Études

Une fragilisation de la filière française ?

Les organes mécaniques sont un atout pour la filière française : si 10% des véhicules en Europe ont été assemblés en France en 2017, la contribution du pays en moteurs et transmissions est de 15%. Ce point fort pourrait s’affaiblir selon les positions prises dans l’électrique et les choix de localisation de production de moteurs et transmissions des deux constructeurs français.

moteur thermique

Les constructeurs et les équipementiers de la filière doivent travailler à respecter les normes environnementales (allègement des véhicules, optimisation des motorisations thermiques, électrification, etc.), dans une période où leurs moyens de R&D sont très sollicités, en particulier par le véhicule connecté et autonome, grande innovation pour l’avenir et où le risque d’être dépassé par de nouveaux acteurs est très fort. De fait, les constructeurs limitent les projets sur les motorisations thermiques, et plus encore diesels, puisqu’ils savent qu’ils devront adopter un mix de solutions intégrant les hybrides et purs électriques. Cette rationalisation se traduit de différentes manières selon les constructeurs. Certains gèlent les projets de développements de nouveaux moteurs diesels et en limitent le nombre (Renault et PSA par exemple). D’autres arrêtent les développements et achètent leurs moteurs diesels auprès d’autres constructeurs (ex. : Daimler vis-à-vis de Renault ou Ford vis-à-vis de PSA pour les petits moteurs diesels). Enfin, un constructeur comme Toyota va jusqu’à arrêter de commercialiser des diesels.

Moins de moteurs diesel

Cette période de mutation est aussi l’occasion pour certains équipementiers de se repositionner, passer des partenariats, ou même sortir des activités liées à la motorisation, etc. Renault et PSA prévoient de diminuer le nombre de leurs modèles diesel et de ne conserver qu’une plateforme, dédiée aux grosses cylindrées. Renault table sur 20% de son offre en électrique, quand PSA en proposera sur ses petits modèles (plateforme CMP) et misera davantage sur les hybrides pour ses plus gros véhicules (plateforme EMP2). Toyota est un cas particulier, puisqu’il a un temps d’avance sur les hybrides (Prius en tête), a des partenariats avec d’autres acteurs japonais sur l’électrique... Il peut donc se permettre d’annoncer un arrêt complet du diesel... puis des thermiques d’ici à 2050.
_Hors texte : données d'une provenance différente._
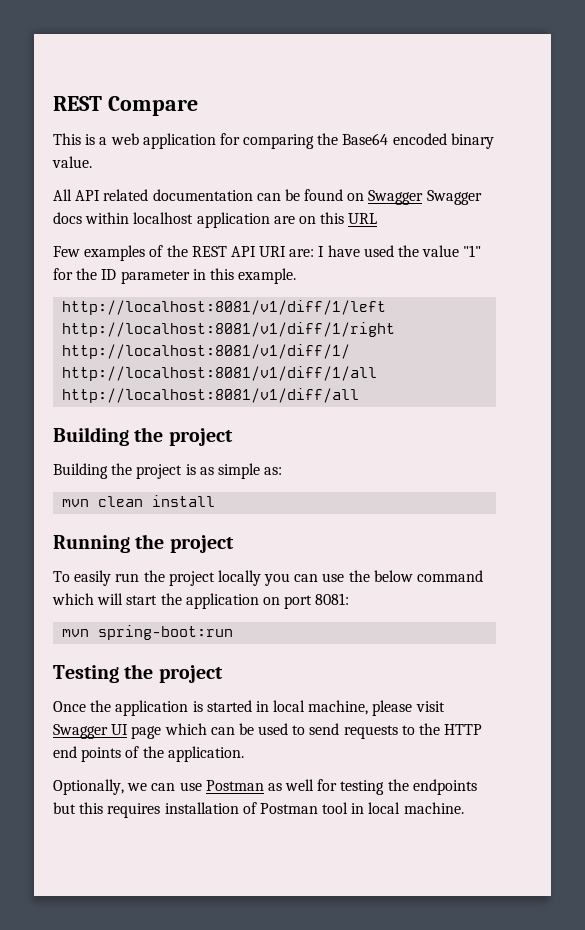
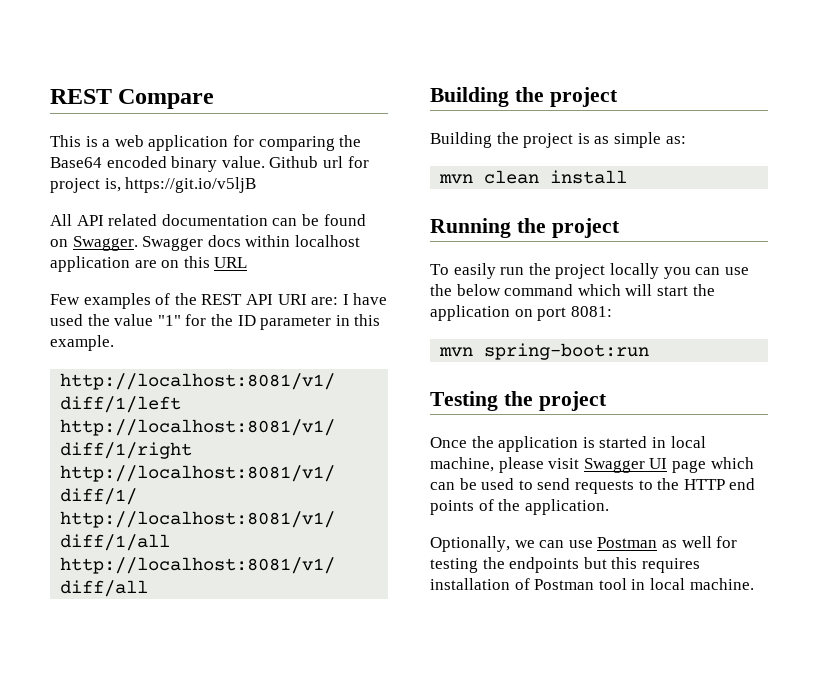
(92, 162) none -> [269,156,369,168] [50,177,257,193] Github url for project is, https://git.io/v5ljB
[368,190,424,205] Swagger -> [72,236,138,251] Swagger.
LES ÉMISSIONS DE CO2 REPARTENT À LA HAUSSE EN EUROPE

Les émissions de CO2 atteignent 118,1 g de CO2/km en moyenne en Europe (+0,3 par rapport à 2016), pour un objectif de 95 g de CO2/ km en 2021. Deux explications sont avancées :

  • l’effet de la baisse des ventes de diesel, véhicules émettant environ 20% de moins de CO2 que les véhicules essence ;
  • le succès des SUV et crossover, plus lourds et moins aérodynamiques que les berlines.

Une production internalisée

Par ailleurs, les deux français ont choisi d’internaliser la production des moteurs électriques : depuis plusieurs années, au sein de son usine de Cléon pour Renault (très en avance avec la Zoé en particulier) et à l’avenir pour PSA dans son usine de Tremery, dans le cadre d’un partenariat avec Nidec-Leroy Somer. Pour les autres éléments d’électronique de puissance, l’internalisation est encore à l’étude. Ce faisant, les constructeurs anticipent une baisse significative de l’emploi liée aux moteurs thermiques, que la production de composants pour véhicule électrique devra compenser.

Le problème-clé de la batterie

Si cette internalisation et la maîtrise de la chaîne cinématique sont importantes, elles ne répondent pas à l’absence de solutions en propre sur les batteries. Or, outre la mise en place d’infrastructures, c’est bien cet élément qui sera stratégique demain pour créer un leadership sur le véhicule électrique. Les acteurs de l’automobile investissent – diversement – en R&D, mais aucun ne semble aujourd’hui en mesure de s’imposer ; et, tout comme sur le véhicule connecté et autonome, une porte s’ouvre pour des acteurs extérieurs à la filière (cf. Tesla).

Après Renault en Espagne et en Roumanie, c’est au tour de PSA d’ouvrir de nouvelles capacités à l’étranger, avec prochainement une usine au Maroc. L’intégration d’Opel et de ses moyens propres (en moteurs et transmissions) est aussi un des éléments du paysage... qui peut conforter ou affaiblir la position forte qu’occupait la France dans l’industrie des organes mécaniques en Europe.